* Begin Data for the task *
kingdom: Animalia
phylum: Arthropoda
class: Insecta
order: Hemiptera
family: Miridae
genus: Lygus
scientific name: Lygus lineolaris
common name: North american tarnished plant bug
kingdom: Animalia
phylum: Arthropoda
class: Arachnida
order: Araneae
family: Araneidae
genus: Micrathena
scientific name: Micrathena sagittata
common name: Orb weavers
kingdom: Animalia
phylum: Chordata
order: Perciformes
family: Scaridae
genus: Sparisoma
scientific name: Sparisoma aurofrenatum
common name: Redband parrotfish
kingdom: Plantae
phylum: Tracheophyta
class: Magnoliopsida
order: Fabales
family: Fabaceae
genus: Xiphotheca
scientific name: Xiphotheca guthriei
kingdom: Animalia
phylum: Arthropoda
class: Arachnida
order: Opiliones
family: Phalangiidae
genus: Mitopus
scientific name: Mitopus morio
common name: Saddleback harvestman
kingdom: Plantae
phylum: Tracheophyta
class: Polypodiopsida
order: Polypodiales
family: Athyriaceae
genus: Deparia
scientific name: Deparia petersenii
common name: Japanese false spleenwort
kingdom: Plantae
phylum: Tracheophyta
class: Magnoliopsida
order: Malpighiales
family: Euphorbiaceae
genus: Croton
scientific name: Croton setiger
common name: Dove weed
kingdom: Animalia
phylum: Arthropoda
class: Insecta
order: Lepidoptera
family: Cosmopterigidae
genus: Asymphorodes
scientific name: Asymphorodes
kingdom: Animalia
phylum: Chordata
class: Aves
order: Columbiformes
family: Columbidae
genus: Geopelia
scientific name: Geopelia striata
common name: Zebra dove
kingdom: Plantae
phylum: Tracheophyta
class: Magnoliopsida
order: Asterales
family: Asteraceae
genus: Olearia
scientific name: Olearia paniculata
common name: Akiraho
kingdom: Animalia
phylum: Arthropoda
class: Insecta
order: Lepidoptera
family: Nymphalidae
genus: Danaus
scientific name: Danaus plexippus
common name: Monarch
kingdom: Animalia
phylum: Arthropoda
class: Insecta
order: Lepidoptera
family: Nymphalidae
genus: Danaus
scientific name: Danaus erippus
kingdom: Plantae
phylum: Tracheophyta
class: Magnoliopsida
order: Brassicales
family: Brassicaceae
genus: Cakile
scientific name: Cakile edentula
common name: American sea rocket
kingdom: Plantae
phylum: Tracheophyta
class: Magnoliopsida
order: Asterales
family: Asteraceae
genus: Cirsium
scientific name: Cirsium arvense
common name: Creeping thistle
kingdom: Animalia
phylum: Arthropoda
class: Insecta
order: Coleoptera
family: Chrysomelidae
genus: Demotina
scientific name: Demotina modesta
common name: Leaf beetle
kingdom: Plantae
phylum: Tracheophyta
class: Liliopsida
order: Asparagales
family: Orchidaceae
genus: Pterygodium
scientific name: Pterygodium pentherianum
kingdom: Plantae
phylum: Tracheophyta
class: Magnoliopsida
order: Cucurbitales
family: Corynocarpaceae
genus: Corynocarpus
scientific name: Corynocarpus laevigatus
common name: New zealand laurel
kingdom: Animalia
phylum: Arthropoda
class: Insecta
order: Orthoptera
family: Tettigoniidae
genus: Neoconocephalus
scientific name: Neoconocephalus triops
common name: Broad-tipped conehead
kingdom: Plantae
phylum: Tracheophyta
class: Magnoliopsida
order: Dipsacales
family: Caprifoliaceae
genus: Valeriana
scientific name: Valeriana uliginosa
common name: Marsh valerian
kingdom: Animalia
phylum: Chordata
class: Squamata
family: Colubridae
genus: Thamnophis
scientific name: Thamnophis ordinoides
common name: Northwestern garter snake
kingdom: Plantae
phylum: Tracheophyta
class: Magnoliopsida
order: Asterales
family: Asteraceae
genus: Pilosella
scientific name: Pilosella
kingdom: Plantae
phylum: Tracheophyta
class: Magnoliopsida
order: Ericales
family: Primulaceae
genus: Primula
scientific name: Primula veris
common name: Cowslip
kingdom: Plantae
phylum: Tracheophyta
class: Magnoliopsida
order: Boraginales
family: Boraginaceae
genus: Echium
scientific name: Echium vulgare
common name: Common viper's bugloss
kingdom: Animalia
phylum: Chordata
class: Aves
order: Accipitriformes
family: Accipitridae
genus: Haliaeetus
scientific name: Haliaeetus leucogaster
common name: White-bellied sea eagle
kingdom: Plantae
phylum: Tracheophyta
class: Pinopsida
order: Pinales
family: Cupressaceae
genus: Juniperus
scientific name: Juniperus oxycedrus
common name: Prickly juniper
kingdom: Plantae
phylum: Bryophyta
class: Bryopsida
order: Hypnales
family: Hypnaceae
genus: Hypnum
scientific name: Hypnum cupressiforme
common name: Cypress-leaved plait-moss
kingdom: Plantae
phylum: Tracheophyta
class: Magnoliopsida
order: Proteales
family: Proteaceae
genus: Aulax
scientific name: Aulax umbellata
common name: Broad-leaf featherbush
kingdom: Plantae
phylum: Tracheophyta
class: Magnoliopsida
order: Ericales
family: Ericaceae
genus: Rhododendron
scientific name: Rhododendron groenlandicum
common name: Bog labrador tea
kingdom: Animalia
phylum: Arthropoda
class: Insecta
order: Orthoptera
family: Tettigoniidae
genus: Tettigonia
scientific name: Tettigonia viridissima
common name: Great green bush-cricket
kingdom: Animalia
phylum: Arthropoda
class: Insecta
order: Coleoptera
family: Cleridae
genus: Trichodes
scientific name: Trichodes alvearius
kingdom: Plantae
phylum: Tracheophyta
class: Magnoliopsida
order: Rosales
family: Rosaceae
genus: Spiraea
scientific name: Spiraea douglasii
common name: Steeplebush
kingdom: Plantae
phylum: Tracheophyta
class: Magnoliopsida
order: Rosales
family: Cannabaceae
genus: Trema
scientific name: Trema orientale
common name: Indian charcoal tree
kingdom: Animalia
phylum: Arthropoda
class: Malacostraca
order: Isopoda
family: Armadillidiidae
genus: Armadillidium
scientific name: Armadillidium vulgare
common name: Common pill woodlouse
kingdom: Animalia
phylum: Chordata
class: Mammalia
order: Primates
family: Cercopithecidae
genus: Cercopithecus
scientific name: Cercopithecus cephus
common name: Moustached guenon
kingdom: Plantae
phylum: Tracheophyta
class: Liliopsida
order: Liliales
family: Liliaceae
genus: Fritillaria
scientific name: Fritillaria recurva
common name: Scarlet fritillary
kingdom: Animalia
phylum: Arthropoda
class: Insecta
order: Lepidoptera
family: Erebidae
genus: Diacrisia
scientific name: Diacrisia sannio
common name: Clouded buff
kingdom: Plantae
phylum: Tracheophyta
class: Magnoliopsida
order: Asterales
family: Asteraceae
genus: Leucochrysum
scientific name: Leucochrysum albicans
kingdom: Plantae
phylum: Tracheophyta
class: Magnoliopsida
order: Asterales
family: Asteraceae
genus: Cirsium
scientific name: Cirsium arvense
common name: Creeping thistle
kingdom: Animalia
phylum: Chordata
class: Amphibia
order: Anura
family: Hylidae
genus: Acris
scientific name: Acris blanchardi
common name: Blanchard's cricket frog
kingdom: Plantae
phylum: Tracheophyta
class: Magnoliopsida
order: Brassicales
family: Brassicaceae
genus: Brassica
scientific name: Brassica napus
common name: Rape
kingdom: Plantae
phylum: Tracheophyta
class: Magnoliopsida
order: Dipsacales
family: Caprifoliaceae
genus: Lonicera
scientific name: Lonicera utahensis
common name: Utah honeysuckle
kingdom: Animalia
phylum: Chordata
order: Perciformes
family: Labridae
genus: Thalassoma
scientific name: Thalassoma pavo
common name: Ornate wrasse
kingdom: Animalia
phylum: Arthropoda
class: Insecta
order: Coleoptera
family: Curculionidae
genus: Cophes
* End Data for the task *
• Goal of the exercise
Switch "common name" to "vernacular name" in the stretch of the listing from the line containing "genus: Primula" through the line containing "order: Accipitriformes", leaving everything else unchanged. Give only those lines.

• Worked answer
genus: Primula
scientific name: Primula veris
vernacular name: Cowslip
kingdom: Plantae
phylum: Tracheophyta
class: Magnoliopsida
order: Boraginales
family: Boraginaceae
genus: Echium
scientific name: Echium vulgare
vernacular name: Common viper's bugloss
kingdom: Animalia
phylum: Chordata
class: Aves
order: Accipitriformes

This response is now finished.